Sort of optimistic when focusing on the last month and three months.
It is also true that the magnitude of the recent b*ollocksing up of the trust has had a very strong impact on the long term comparison to the benchmark. In other words, until early 2020, the 10 year vs. benchmark was positive.

Not so sure about the so called focus or specialist approach touted near the beginning of the report. This is only about 16% of the portfolio anyway, the rest being the usual mish-mash of global this/global that.

Maybe I am also too negative about it, but the new ESG/Climate change mandate thing is not really appealing: This is an investment trust: Either it makes money or it does not. I am not investing in a feel good factor.

Interesting is all i can say. Fact is this trust has not beaten the global index for years. It's a sham.
End August

GMO Climate Change Fund 2.9
Apax Global Alpha 2.8
Syncona 2.5
Unilever 2.1
BlackRock World Mining Trust 1.9
Princess Private Equity 1.7
Taiwan Semiconductor 1.7
Charter Communications 1.6
Alphabet 1.5
Tesco 1.5
Alibaba 1.3
Safran 1.1
London Stock Exchange 1.1
PayPal 1.1
Nintendo 1.0
Tencent 1.0
BT 1.0
Heineken 1.0
Mastercard 1.0
Diageo 1.0

Why didn't they just do half and half, or better 3 ways with the etf.
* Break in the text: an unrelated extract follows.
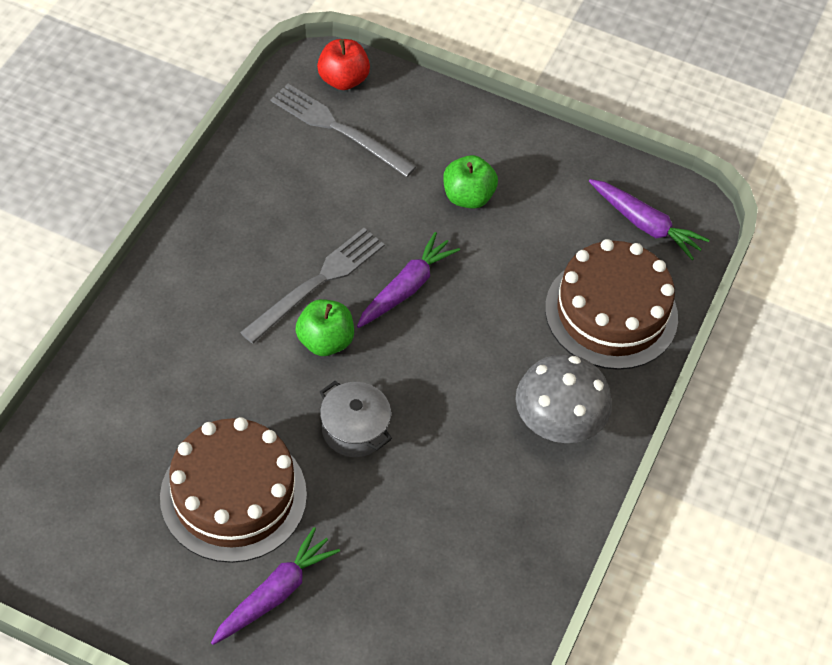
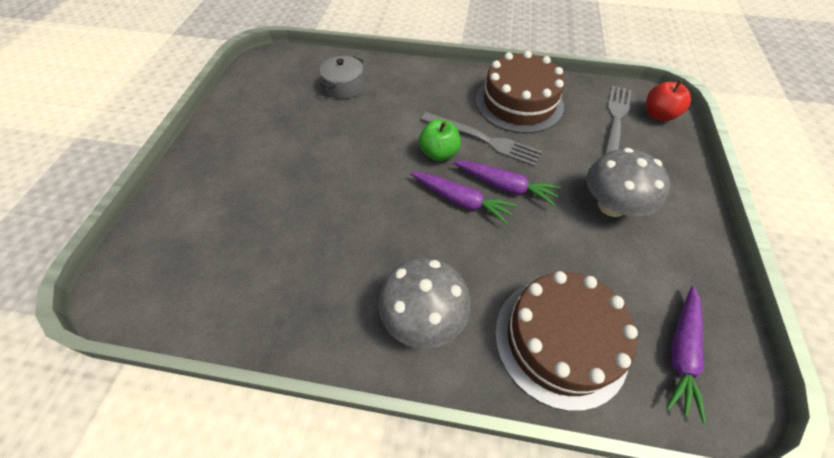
camera: 80 degrees right, 0 degrees up
brown cake [160,417,307,563] -> brown cake moved to [476,51,565,133]
purple carrot [211,527,340,645] -> purple carrot moved to [410,172,517,225]
grey pot [320,381,392,457] -> grey pot moved to [320,56,364,99]
green apple [443,155,498,209] -> grey mushroom [587,148,670,217]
All too late now.
The new US managers have been appointed and the poker chips allocated 2:1

$200 mils to WCM

$100 mils to Jennison

What's the betting the vanguard etf holding has been the best performing manager in the last few months? This trust is a sham.
Jennison are decent in healthcare, WCM no real track record. I doubt either can really beat the Vanguard ETF, let's see..
The July factsheet is out.
They have announced the two new USA managers:

"Since the period end, two new global managers
have been appointed, WCM Investment Management and Jennison
Associates, who are both based in the USA and specialise in faster
growth companies."

I assume "global" is synonymous with "mostly USA" as they need to shore up their exposure to North America.

Vanguard s&p 500 ETF makes up 10% of the trust, they should keep this holding. No active mgr can beat it. Active mgrs will always revert to the mean,and cost u much more.